Politik

Proteste vor AfD-Parteitag spitzen sich zu

AfD-Parteitag in Passau: Schon am Morgen formieren sich 1000 Gegner – und die Lage könnte noch eskalieren.

20.06.2026, 09:52 Uhr

AfD-Parteitag in Passau von Protesten begleitet

Während die bayerische AfD zu ihrem zweitägigen Landesparteitag in Passau zusammenkommt, regt sich in der Stadt deutlicher Widerstand. Nach Angaben der Polizei versammelten sich bereits Stunden vor dem Beginn am Samstag rund 1.000 Gegendemonstranten in der Innenstadt. Der Parteitag findet in der Dreiländerhalle statt, wo auch die größte Kundgebung geplant ist.

Für die verschiedenen Demonstrationen und Versammlungen sind insgesamt etwa 5.000 Teilnehmer angemeldet. Nach Polizeiangaben kam es am Morgen zu einzelnen Störungen: So wurde eine Rauchbombe gezündet, zudem versuchten Demonstranten, eine Straße zu blockieren. Bei einem Protestzug wollten einige Teilnehmer außerdem von der genehmigten Route abweichen.

Mehrere hundert Polizeikräfte sind im Einsatz, um die Sicherheit von Teilnehmern und Anwohnern zu gewährleisten. Rund um die Dreiländerhalle gilt am Samstag zudem eine Flugverbotszone, die auch Drohnen einschließt.

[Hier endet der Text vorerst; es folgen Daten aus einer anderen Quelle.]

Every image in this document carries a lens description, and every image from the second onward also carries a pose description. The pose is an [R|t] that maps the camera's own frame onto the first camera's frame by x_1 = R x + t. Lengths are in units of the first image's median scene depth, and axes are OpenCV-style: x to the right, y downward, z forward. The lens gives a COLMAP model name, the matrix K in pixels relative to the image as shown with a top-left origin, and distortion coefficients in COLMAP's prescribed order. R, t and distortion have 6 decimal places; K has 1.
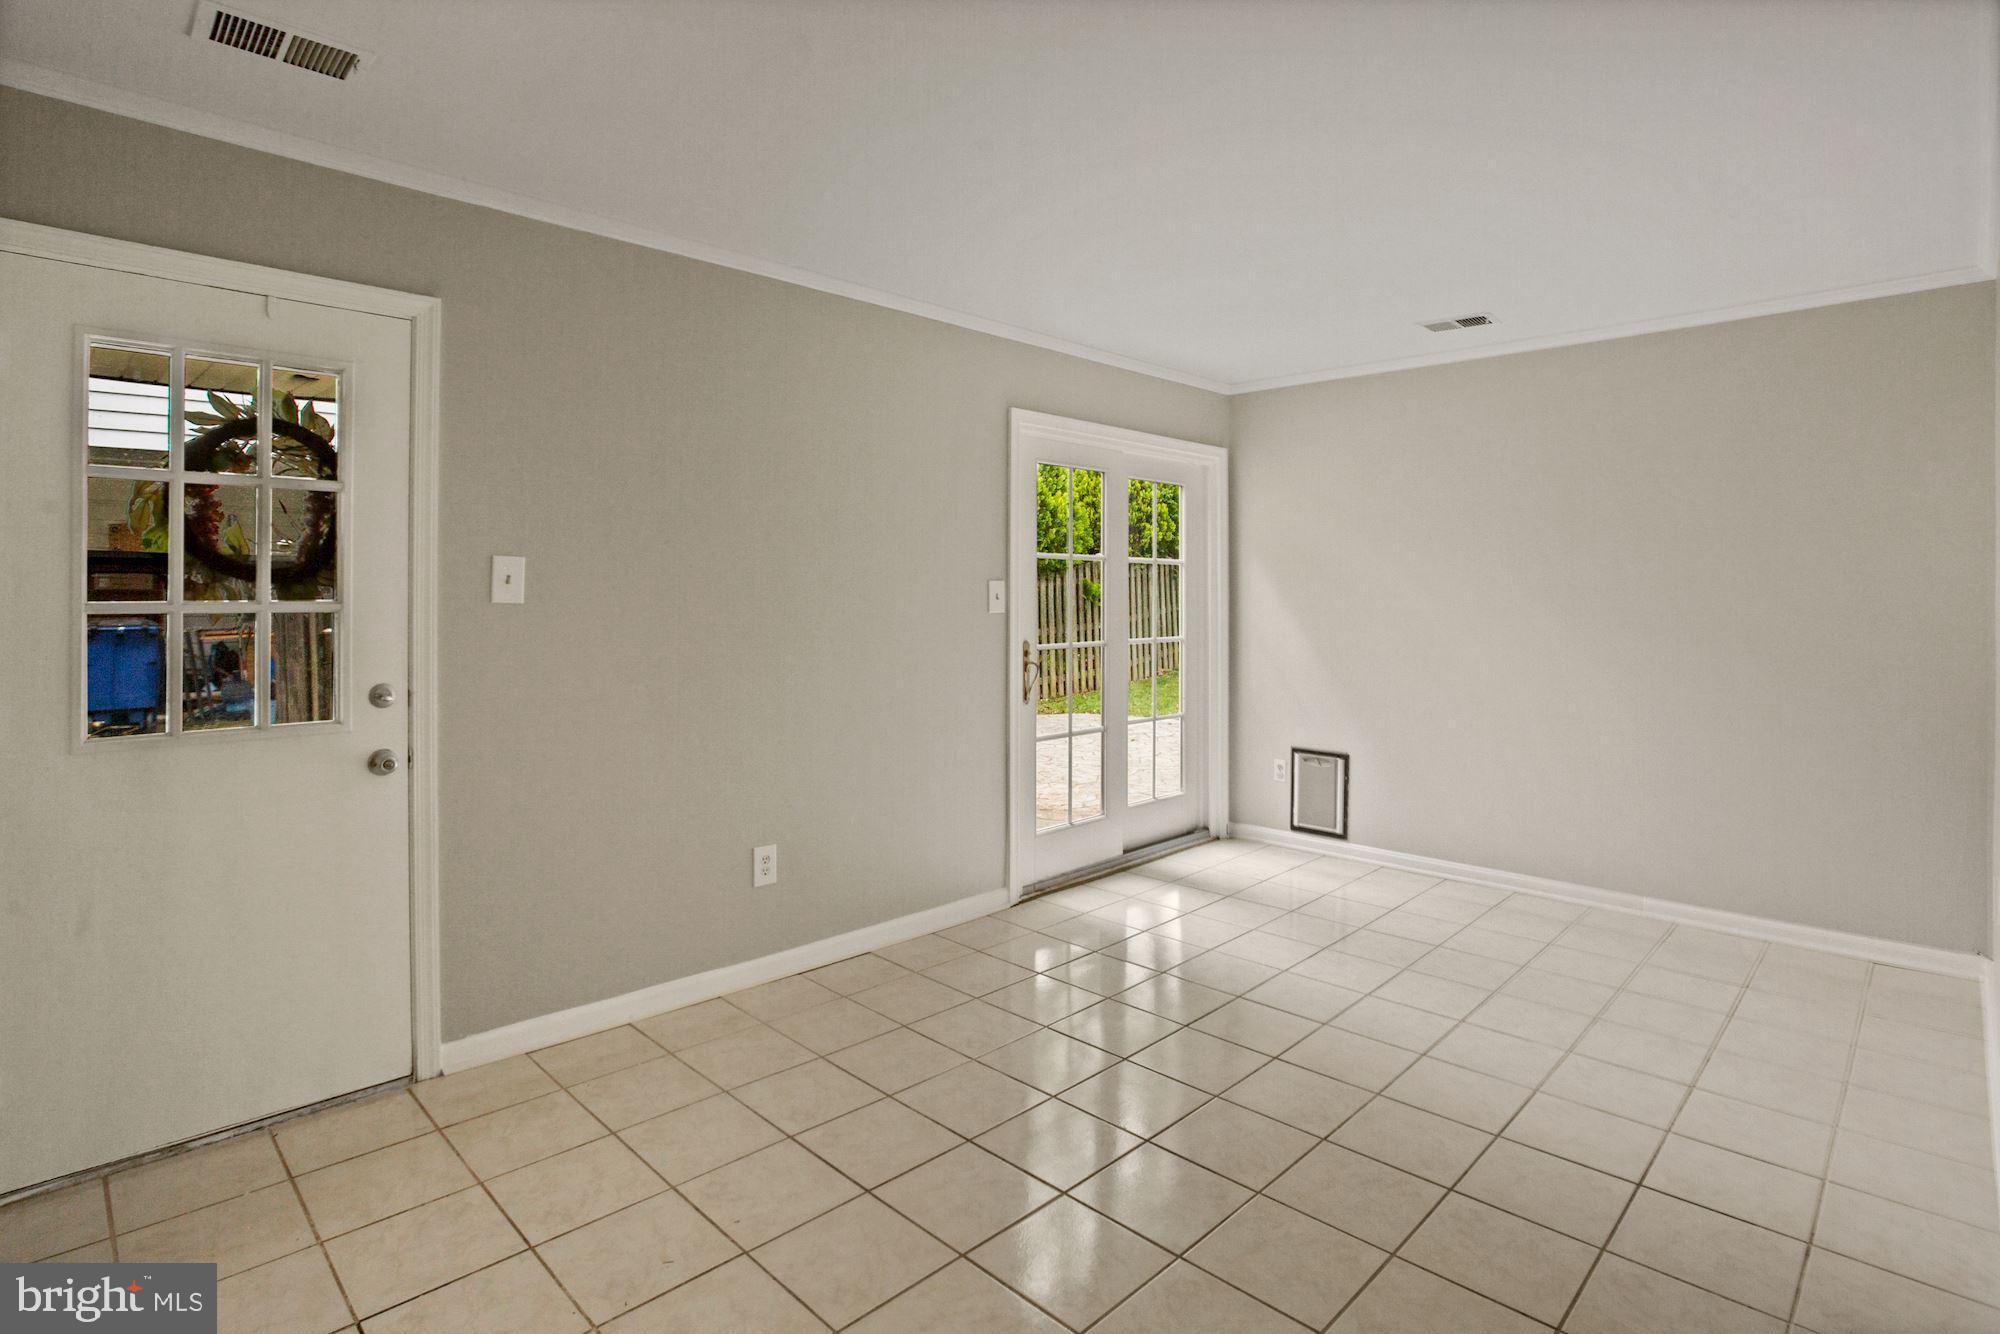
lens RADIAL K [[1001.3, 0, 974.5], [0, 1001.3, 599.7], [0, 0, 1]] dist [-0.050027, 0.011390]
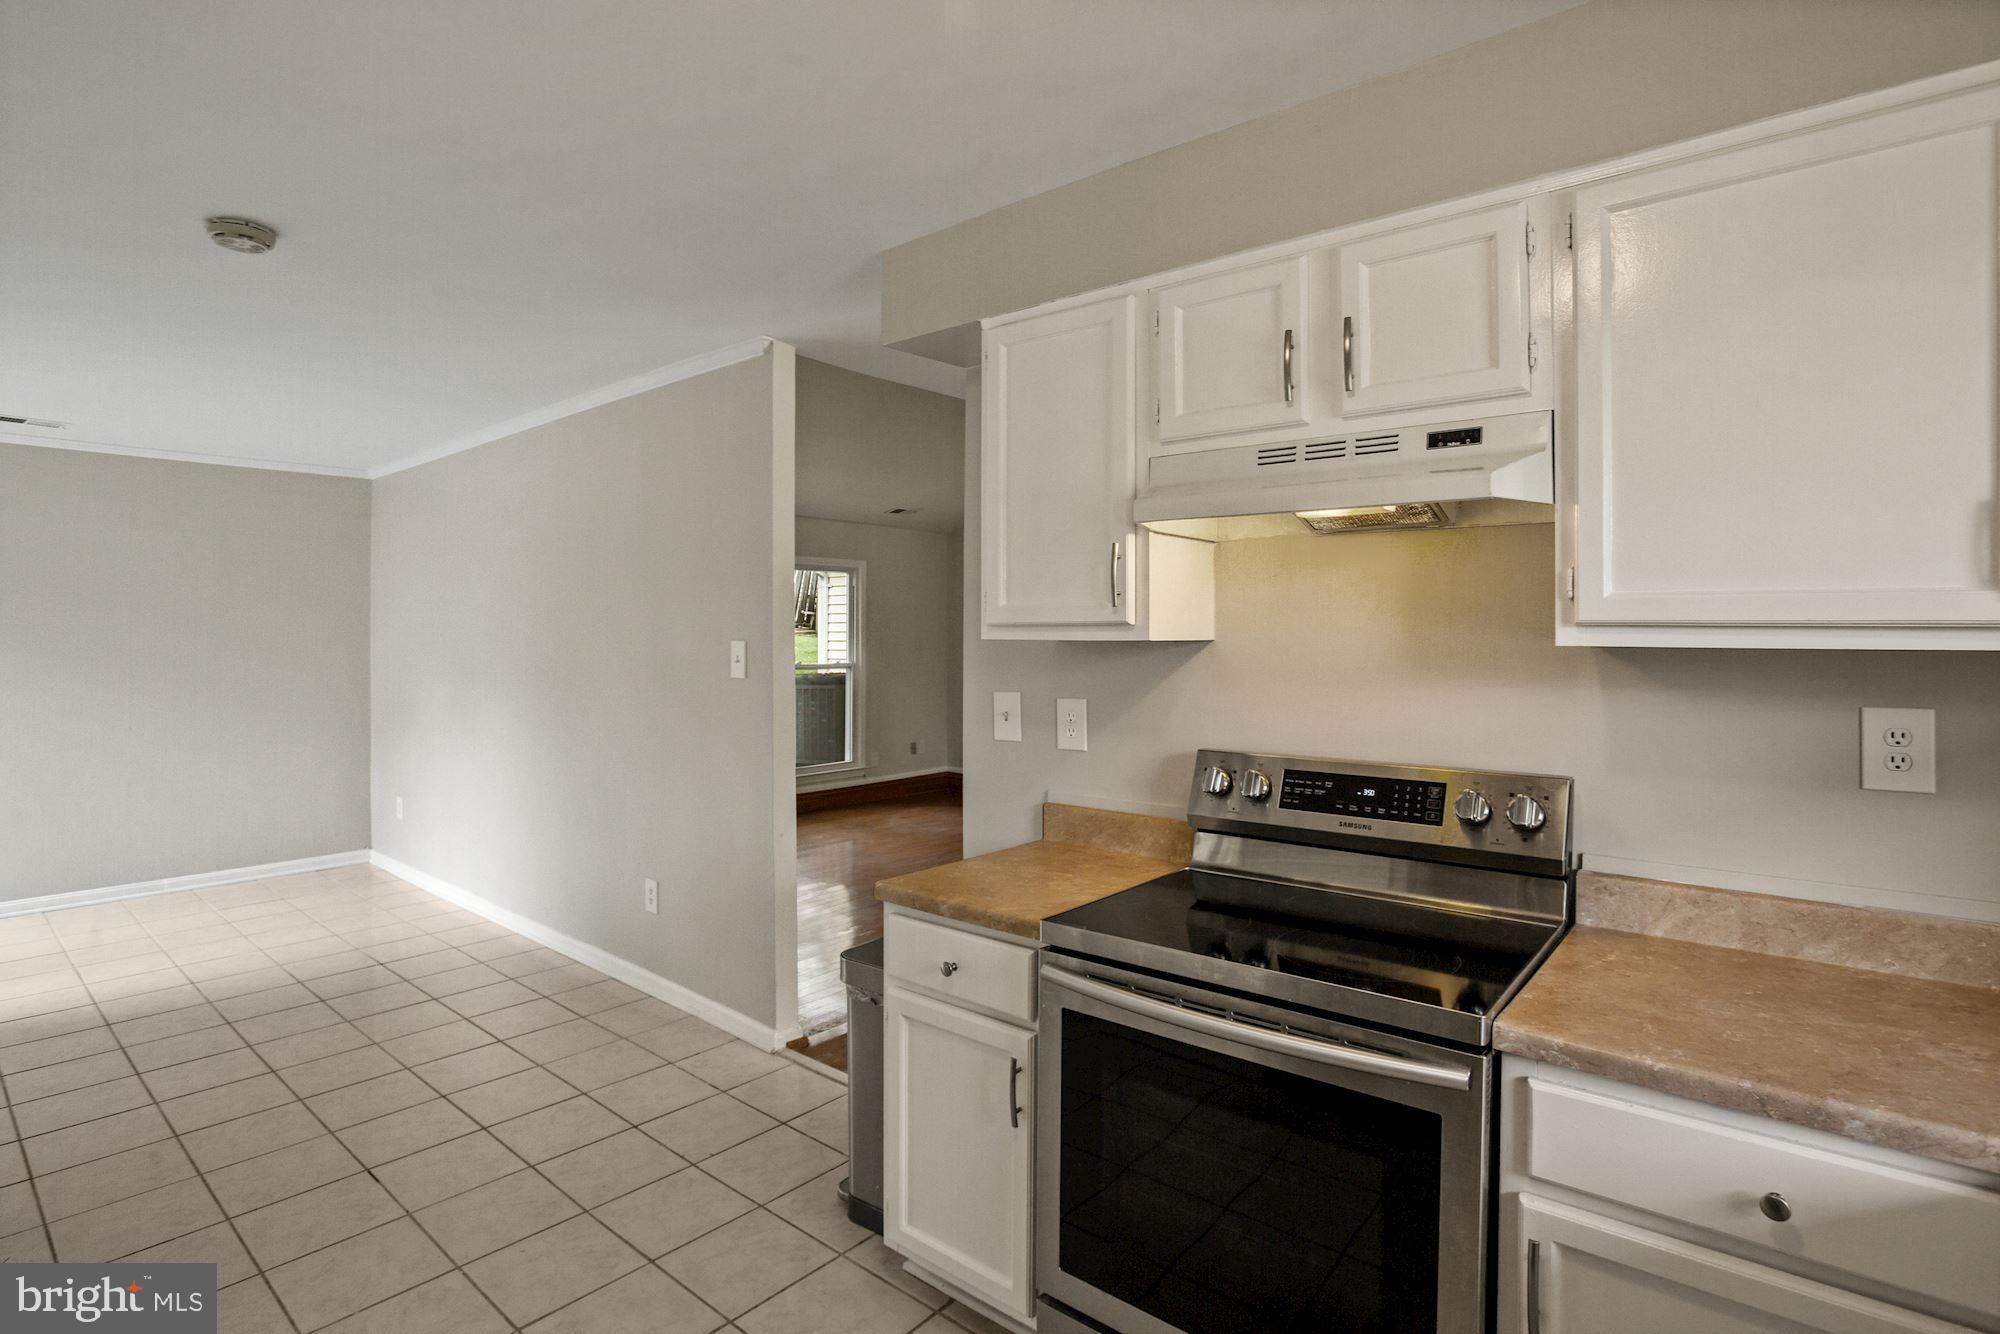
lens RADIAL K [[963.5, 0, 1057.4], [0, 963.5, 665.7], [0, 0, 1]] dist [-0.040785, 0.000839]
pose [[-0.140724, -0.033988, 0.989465, -0.605440], [-0.001781, 0.999418, 0.034076, -0.028772], [-0.990047, 0.003033, -0.140703, -0.039836]]
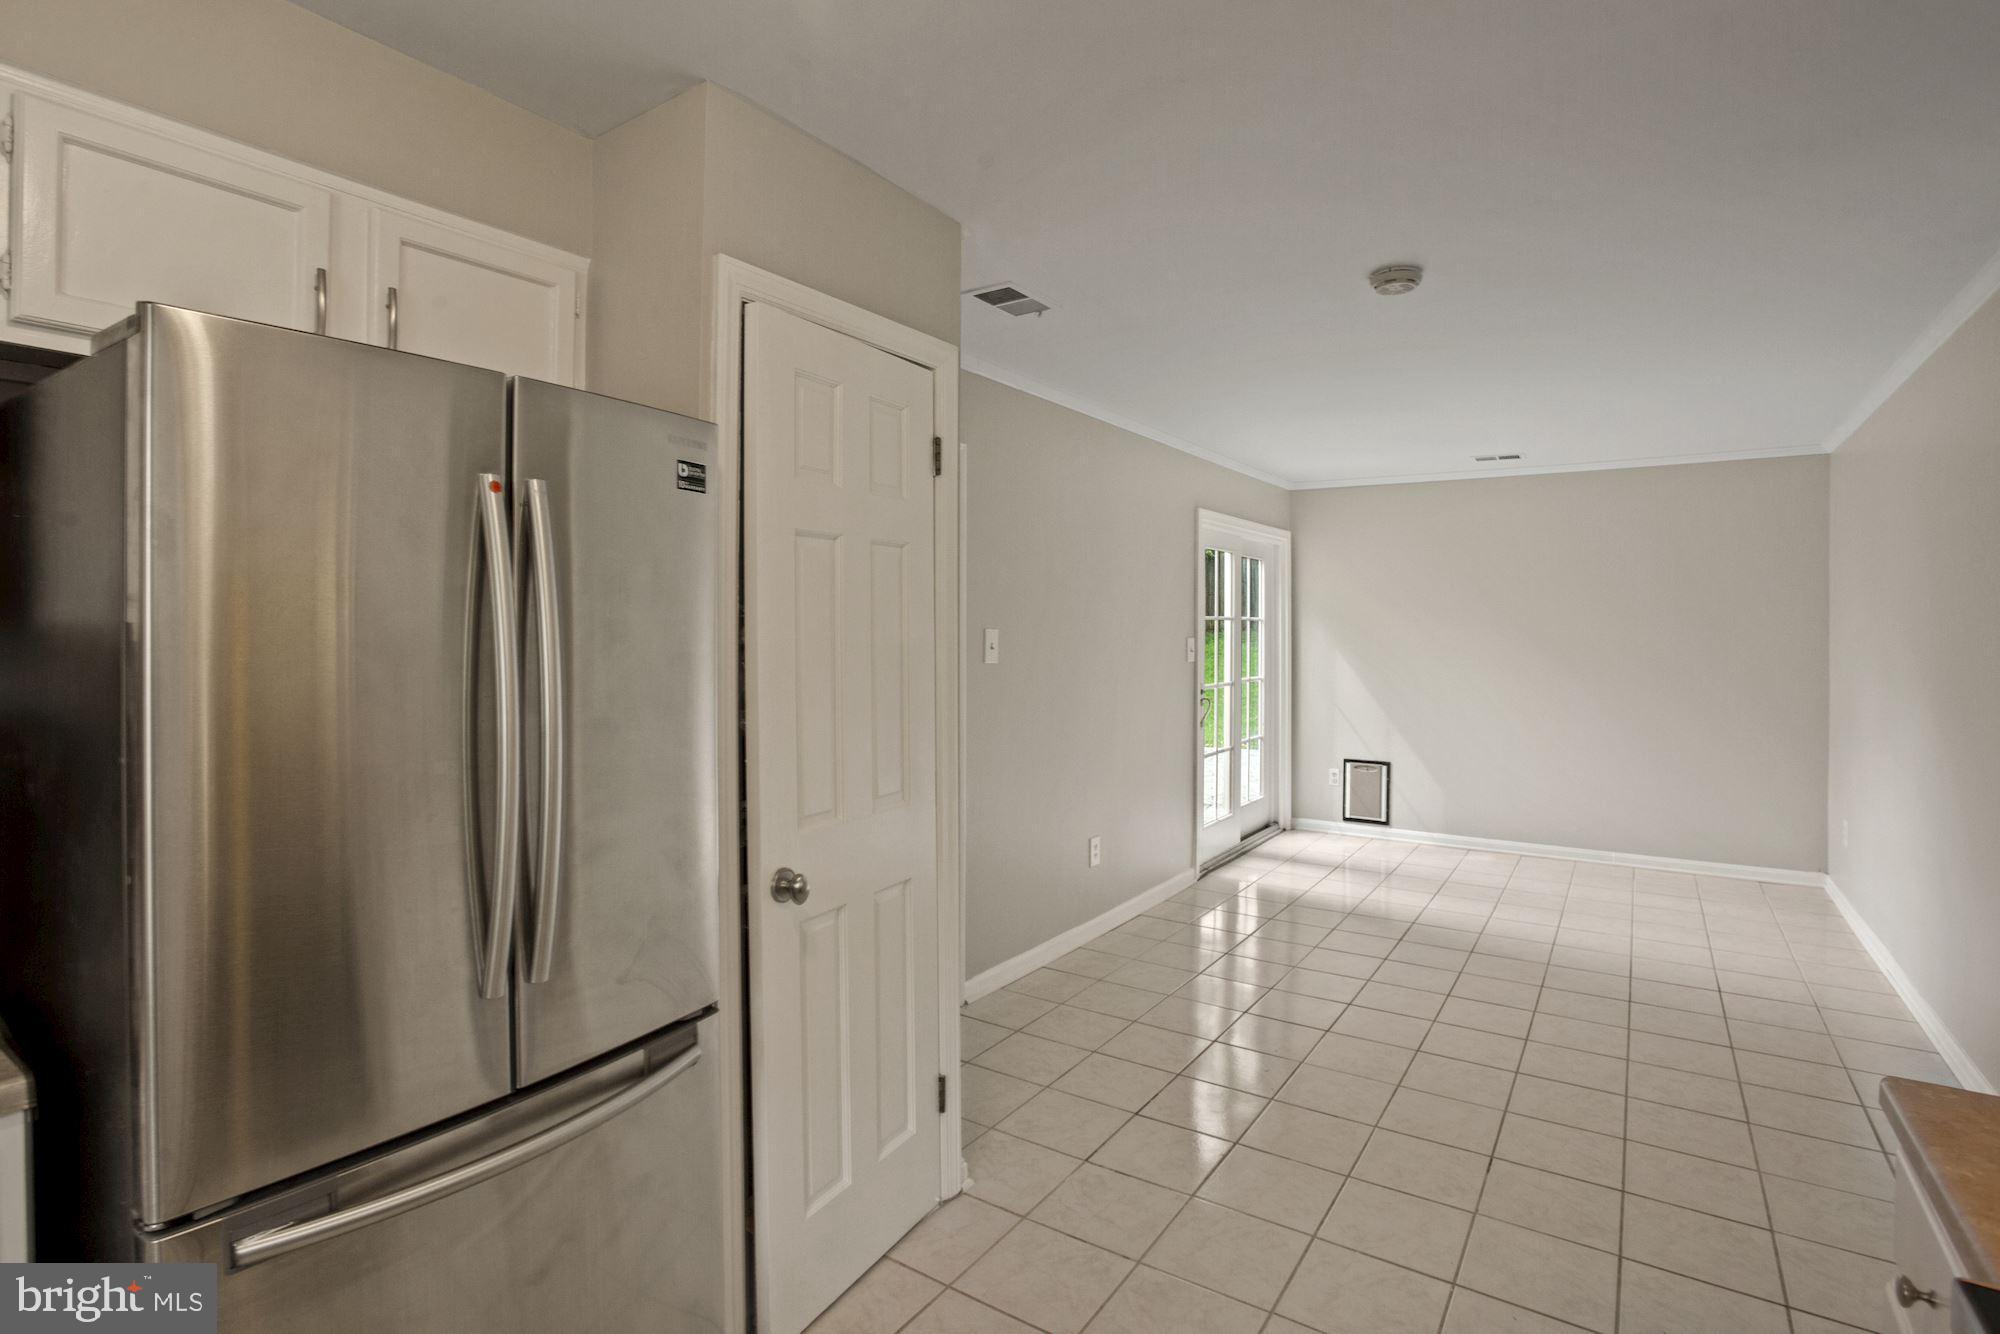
lens RADIAL K [[992.1, 0, 991.0], [0, 992.1, 642.9], [0, 0, 1]] dist [-0.028483, 0.001540]
pose [[0.979068, -0.003276, 0.203505, -0.434778], [0.000431, 0.999902, 0.014025, -0.026542], [-0.203531, -0.013644, 0.978973, -0.207687]]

Neuwahlen mit Kampfabstimmung

Im Mittelpunkt des Parteitags steht die komplette Neuwahl des Landesvorstands. Bereits beim Vorsitz kommt es zu einer Kampfabstimmung: Der AfD-Bundestagsabgeordnete Reinhard Mixl tritt gegen den bisherigen Landeschef Stephan Protschka an, der ebenfalls dem Bundestag angehört. Beide Bewerber haben eigene Teams um sich versammelt, zu denen auch Abgeordnete aus Bundestag und Landtag zählen.

Nach außen bemühten sich Protschka und Mixl im Vorfeld um demonstrative Geschlossenheit. Hinter den Kulissen soll jedoch ein erbitterter Machtkampf laufen. Sichtbar wurde das unter anderem in einem Schreiben aus dem Lager Protschkas an den Bundesvorstand. Darin wird von einem gezielten Versuch gesprochen, mithilfe externer Netzwerke Einfluss auf die freie Willensbildung des Landesverbands zu nehmen. Protschka sieht sich nach eigenen Angaben zudem Druck und Drohungen ausgesetzt.